Sachs notes that managing the big push will require a thorough transformation of nearly every area of African governance. ‘The implementation challenge has two main aspects. One is the sheer range of interventions that should be implemented simultaneously to achieve the Goals. The second is the need to reach large parts of the population to have a measurable impact on national outcomes,’ Sachs wrote.
‘His argument is “just increase the money and everything will be fine”. Sachs had to be forced to include corruption as a factor in under-development because he didn’t want to give reasons not to increase aid,’ said one aid specialist in South Africa.
Thus, the big push implies but does not overtly discuss a key problem: It will necessarily bring in a massive cadre of foreign experts, consultants and development officials at a time when Nepad is calling for Africa to learn how to solve and manage its own development.
‘Structural adjustment was devastating because it ignored the human element and just went for growth. Now we’ve realised that growth wasn’t enough, but the Sachs report seems to be still too much a top-down economist’s view,’ said a social scientist at one South African-based aid agency.
‘The major problem with the report is it didn’t say how this new aid will be used. It just wanted to justify increasing aid. But the capacity just isn’t there. There is a real problem finding good people to work on this in Africa, including Africans,’ she said.
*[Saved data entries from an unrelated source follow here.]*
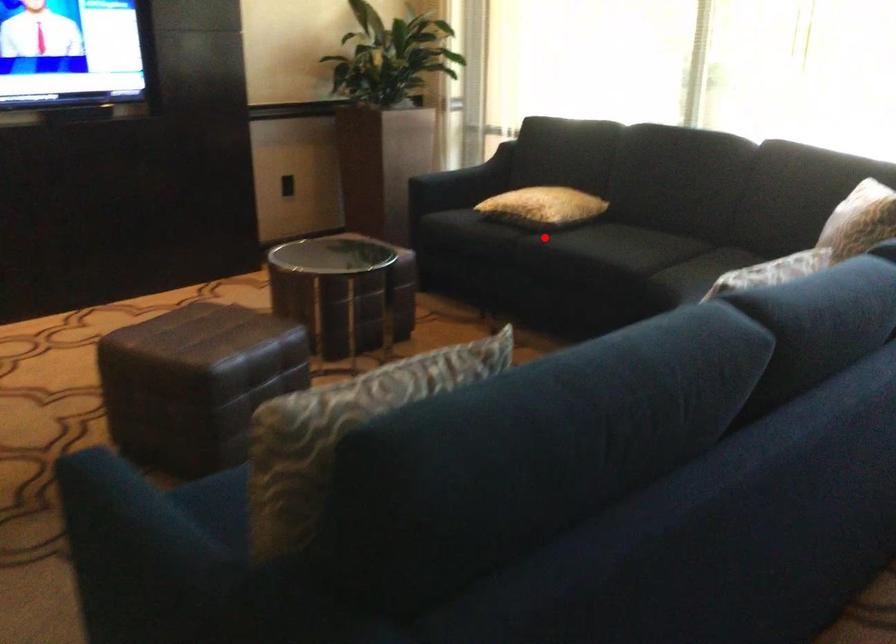
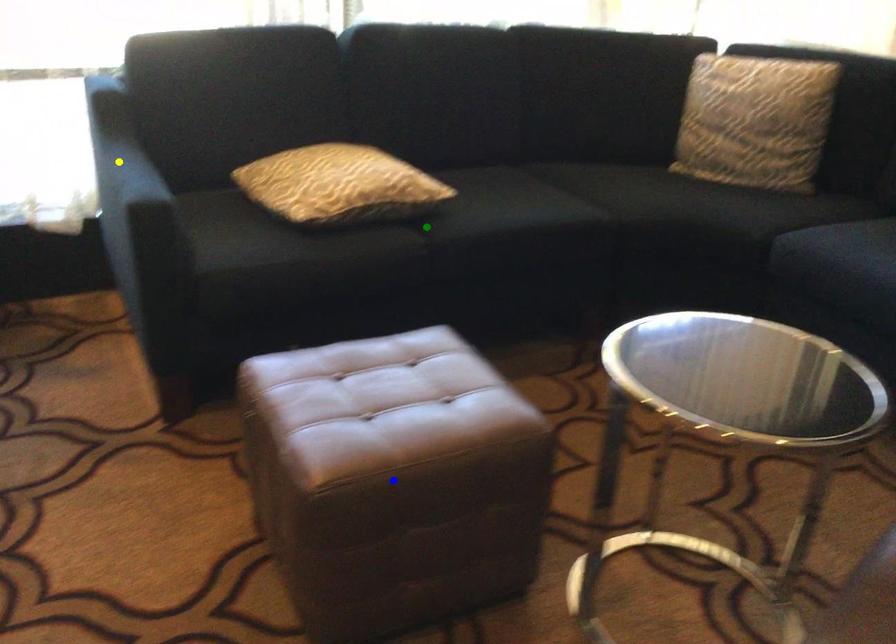
Question: I am providing you with two images of the same scene from different viewpoints. A red point is marked on the first image. You are given multiple points on the second image. Which spot in image 2 lines up with the point in image 1?

Choices:
 (A) blue point
 (B) yellow point
 (C) green point

Answer: (C)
Unfashionable as it may sound, Africa will have to bring in more foreign expertise to make up for the shortfall in capacity, said Mbeki. ‘When capacity fails, you have to bring in outsiders. We’re going to have to go back to the situation in the 1960s when Africa needed lots of expatriates, but they should be here to strengthen civil society and non-state bodies not tinker with government.’
‘The report says Africa needs $500 million a year to strengthen universities, but African scientists have gone to Europe or America and they won’t come back. Western scientists, on the other hand, may be willing to come for two years at a time and we have to use them,’ Mbeki said.
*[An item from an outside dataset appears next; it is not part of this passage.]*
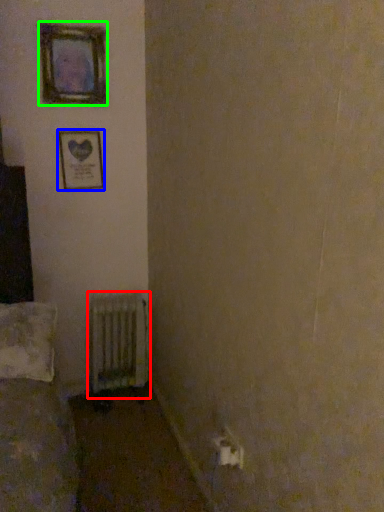
Question: Which is nearer to the radiator (highlighted by a red box)? picture frame (highlighted by a blue box) or picture frame (highlighted by a green box).

Choices:
 (A) picture frame
 (B) picture frame

Answer: (A)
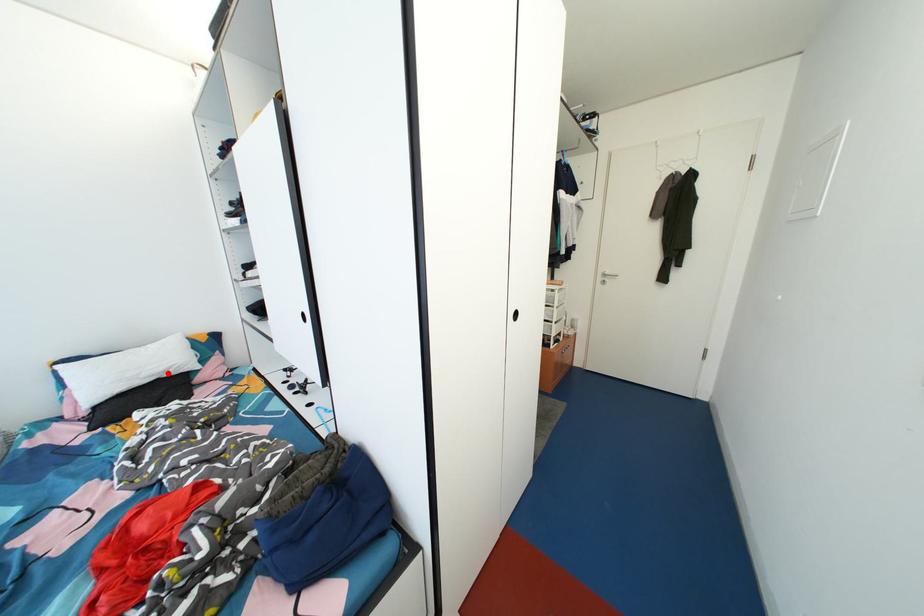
What matters more is the reaction in the G8 members, who will be called on to make difficult changes to aid systems, fund debt relief and push through changes to trade rules. Already the US government has ruled out the International Financing Facility so aggressively marketed by British Chancellor of the Exchequer Gordon Brown. The US Treasury Undersecretary for International Affairs, John Taylor, said in late March that the US supported in principle the Commission’s report, but could not commit itself to the finance facility, which would borrow money on global capital markets to be repaid from future national aid budgets.
‘The report has some good material on ways to reduce poverty. We support its goals and agree with its emphasis on measurability,’ he told journalists in Nairobi, Kenya.
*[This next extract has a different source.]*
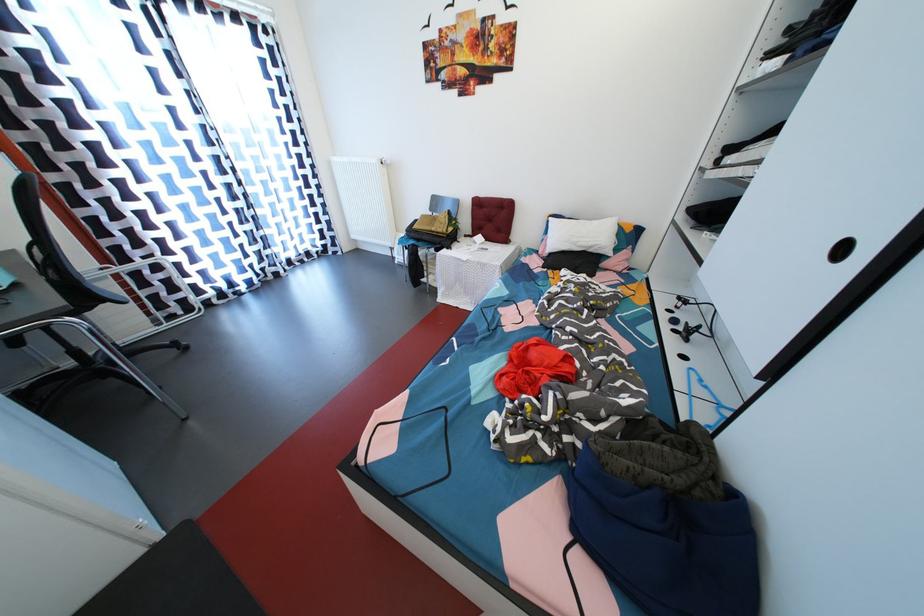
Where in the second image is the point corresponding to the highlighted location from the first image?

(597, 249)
‘The proposed International Finance Facility works for Britain and other countries, and that is fine. But for us, and others like Canada and Japan, our laws are such that the legislature cannot commit the nation’s funds many years into the future.’
The US and Paul Wolfowitz – the incoming president of the World Bank – believe in linking fresh aid to good governance.
The Blair report also calls for Africa to match aid donors’ funds. Trevor Manuel told journalists in Cape Town: ‘Twenty five billion [dollars] would have to come from Africa – and it’s there that you need to change taxation, you need to tax the elite – this does not happen enough in African countries. You need to prevent the outflow of capital and President Mbeki has spoken about (creating) a fund that would trap African pension funds, some 67% of which is invested in Europe and the US.’
Despite these reservations, Nepad has welcomed the Blair report.
‘We need to get the buy-in from the African governments, then we have to work out how the proposals could be implemented,’ said Mohammed Jahed, chief economist at the Nepad secretariat, in response to the report.
‘But our main concern is that the Blair proposals still have to be sold to the G8.’